The impact of lower immigration on the labor market will play out over the years (Figure 4). In part, this is because new immigrants become progressively more attached to the labor market over time, and immigrant cohorts from the previous two years will continue to contribute to labor force gains a year after immigration constraints are implemented.
In addition, we expect business equipment spending to rise by more than 5% next year despite policy uncertainty. The fundamentals favor solid growth, but there are five other reasons to be optimistic: past increases in manufacturing structures investment, fiscal policy, ongoing AI-related investment, easing lending standards, and strong economic incentives.

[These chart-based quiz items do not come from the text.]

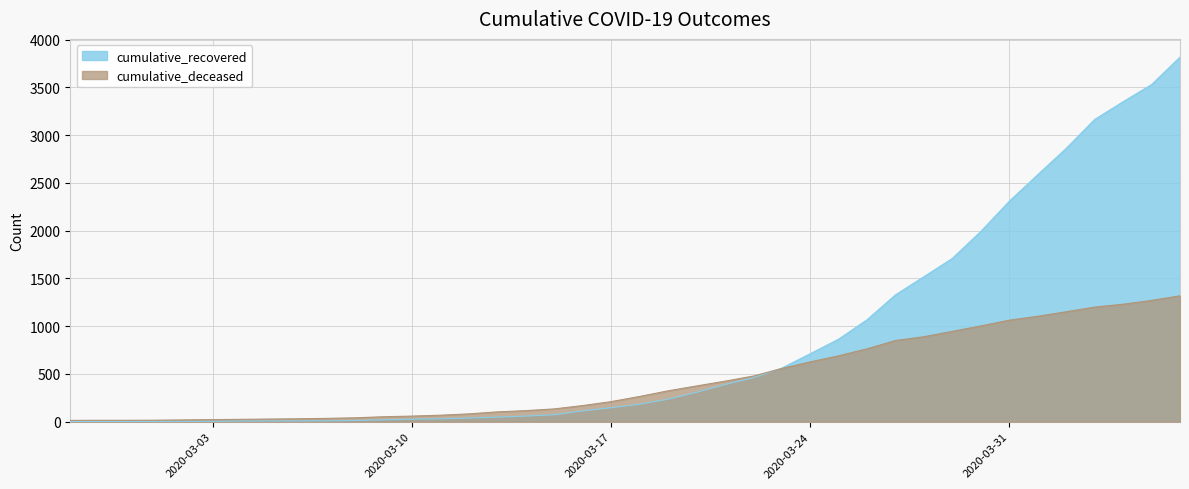

At how many categories does at least one series exceed 2356?

6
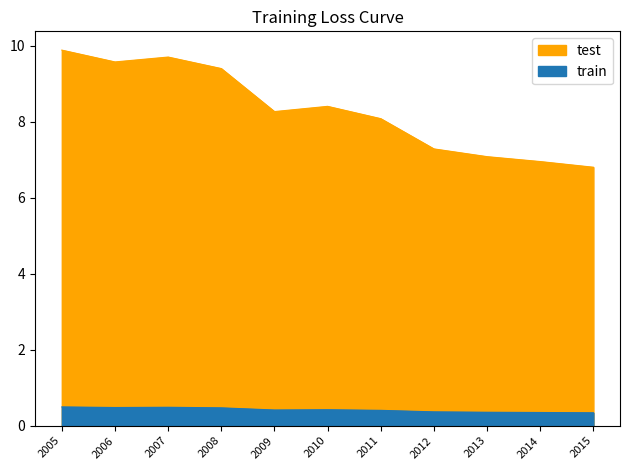

Where is the data nearest to the value 8?

2011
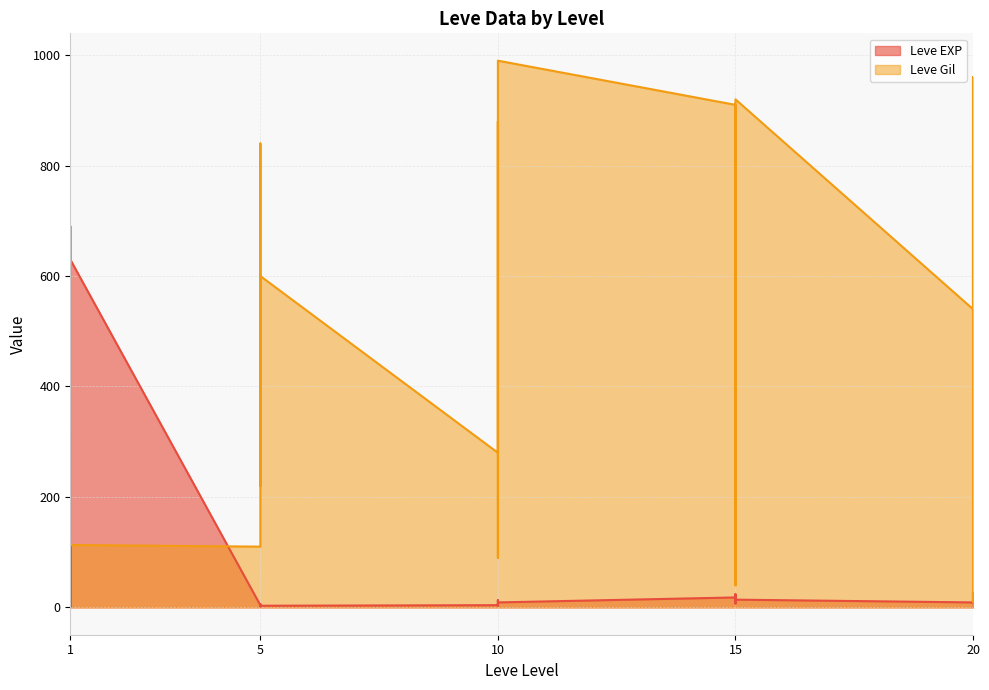

True or false: Leve EXP has a value of 32 at 15.

False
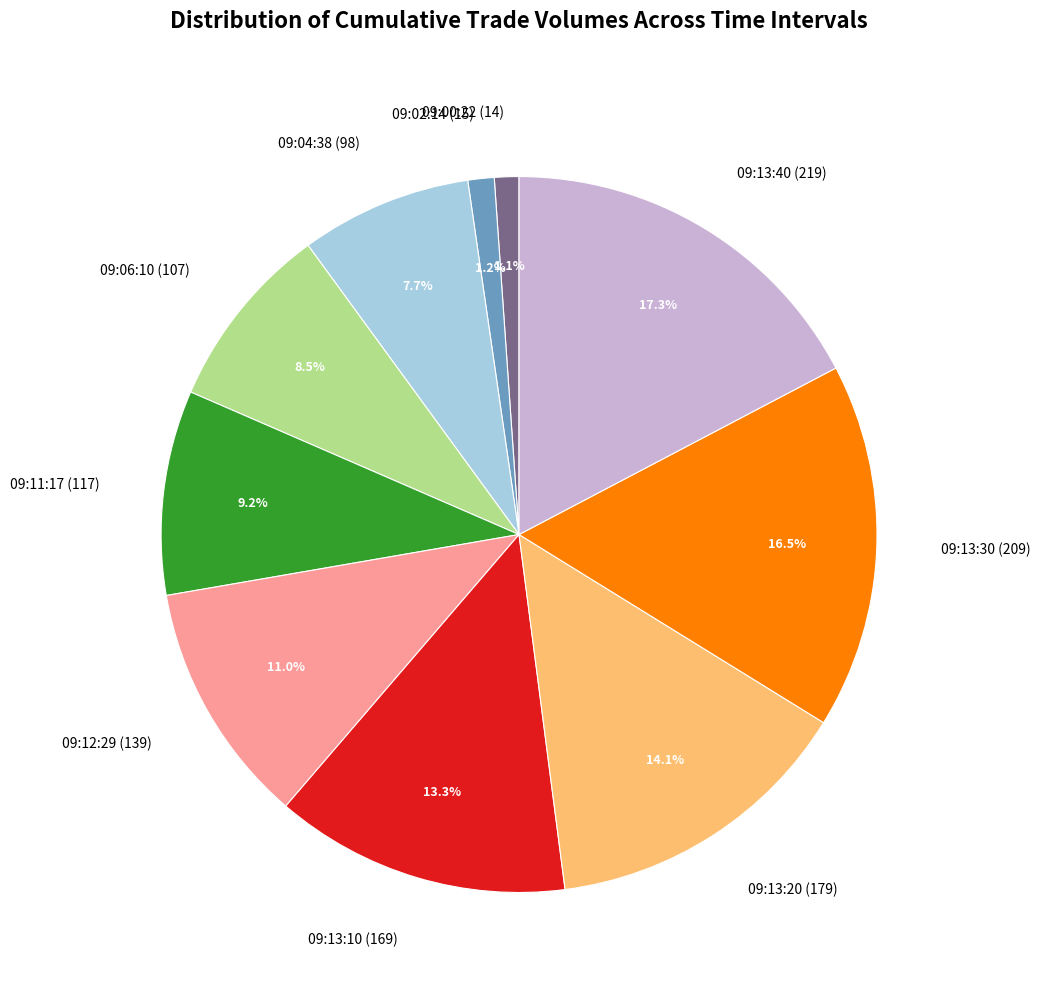

Which category has the biggest portion of the pie?

09:13:40 (219)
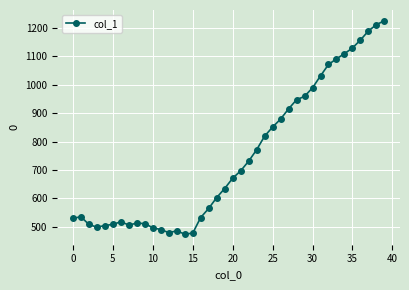

What is the value of the 29th point from the left?

947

Heightened policy uncertainty has historically weighed on business equipment spending, but we expect this drag to be modest, as recession concerns fade and help offset some of the drag from the lack of clarity on policy, especially related to trade.
As with many areas, it is difficult to anticipate the specific actions that the Trump Administration and Congress will take over the next several years, and the impact those actions and associated messaging will have on travel. However, we expect growth in Chinese visits to decrease due to increasingly negative rhetoric between the two countries and an acceleration of tit-for-tat trade restrictions. This is in addition to reduced growth from the Middle East due to negative rhetoric and possible visa restrictions.
Moreover, growth in international travel from Canada and Mexico is expected to decrease, assuming ill-will toward the U.S. mounts in the wake of new tariffs plus a negative impact on visitation from Mexico following immigration enforcement on the borders.